Thanks so much for your kind words, yeh i guess people will understand especially if your a parent. I love my daughter with all my heart and just couldnt imagine live without her. You think you know someone well especially being with them for 7 yrs, but my ex is being right nasty and she knows the way to get to me is through my daughter.

Paul
Paul i replied to your opening post...so its Davey from the Emerald Isle here.....i just wanna say i truely understand yer love for yer daughter as i said i have an 8yr.old and love her dearly .I had to make the tough decision for an addict ....do i love smack more than my lil ......it was a tough choice coz i was a functioning addict so thought my addiction wasnt hurting anyone but me ....how wrong i was .....kids are smart and as my daughter got that bit older i think she knew sumthin was up....so as i said i made the choice luckily im on a meth.script so giving up smack was more mental than physical for me.....just a titbit from my angle.Keep in touch mate there are some great folks on this site and will help you as much as they can.All the very best..........Davey

Cheers Davey,
Its so hurtful not being with my daughter all the time as ive known no other way in the last 7yrs, Im hoping it will blow over soon and I will keep taking my daughter as much as possible and the longer me and my ex stay away from each other the better for all as she has already been to the police and said I was raising my voice at her in the street and she is being so fly that she knows provoking me and knowing what I like, the police will end up charging me and that will suit her as my family keep telling me, if I end up in prison she would love that, and Ive been there done that when i was in my 20s, Its shocking how little support dads get when theres a messy separation betwen us as adults, Im just so worried cause she is a daddys girl and she will be missing me, my sister is away round to see her (ex) to see when and how long can I keep my daughter and hopefully let her be the 3rd party in this as I think she would love me to go away (prison).
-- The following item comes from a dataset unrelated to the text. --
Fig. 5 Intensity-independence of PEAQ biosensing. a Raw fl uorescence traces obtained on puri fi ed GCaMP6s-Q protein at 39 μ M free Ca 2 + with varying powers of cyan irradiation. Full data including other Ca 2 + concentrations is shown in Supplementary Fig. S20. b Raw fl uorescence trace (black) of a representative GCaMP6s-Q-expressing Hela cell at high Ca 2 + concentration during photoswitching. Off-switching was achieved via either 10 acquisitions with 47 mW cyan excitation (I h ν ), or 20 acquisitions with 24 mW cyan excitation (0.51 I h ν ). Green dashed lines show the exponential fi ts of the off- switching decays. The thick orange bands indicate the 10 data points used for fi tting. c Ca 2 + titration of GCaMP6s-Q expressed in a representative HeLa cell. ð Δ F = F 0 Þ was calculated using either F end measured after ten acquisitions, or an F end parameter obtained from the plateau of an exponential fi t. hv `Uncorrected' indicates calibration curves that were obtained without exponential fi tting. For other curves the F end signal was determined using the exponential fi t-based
Im not going to do that My first priortiy is getting clean and then taking what s*** life throws at me.
Cheers
o
Hiya Hatley, welcome to this site. I have read many stories on this site but never had the nerve to send one, but I can see people really really support one another. I hope things work out for you and you get to see your daughter as often as she wants. You have got to let your daughter see you are the best dad in the world and the best dad in the world doesn't take drugs, so come on, give your best go and get on with life. I have been there, wore the t-shirt etc etc. You won't be the first or the last to break free from drugs and a whole new world will open up for you. Believe me.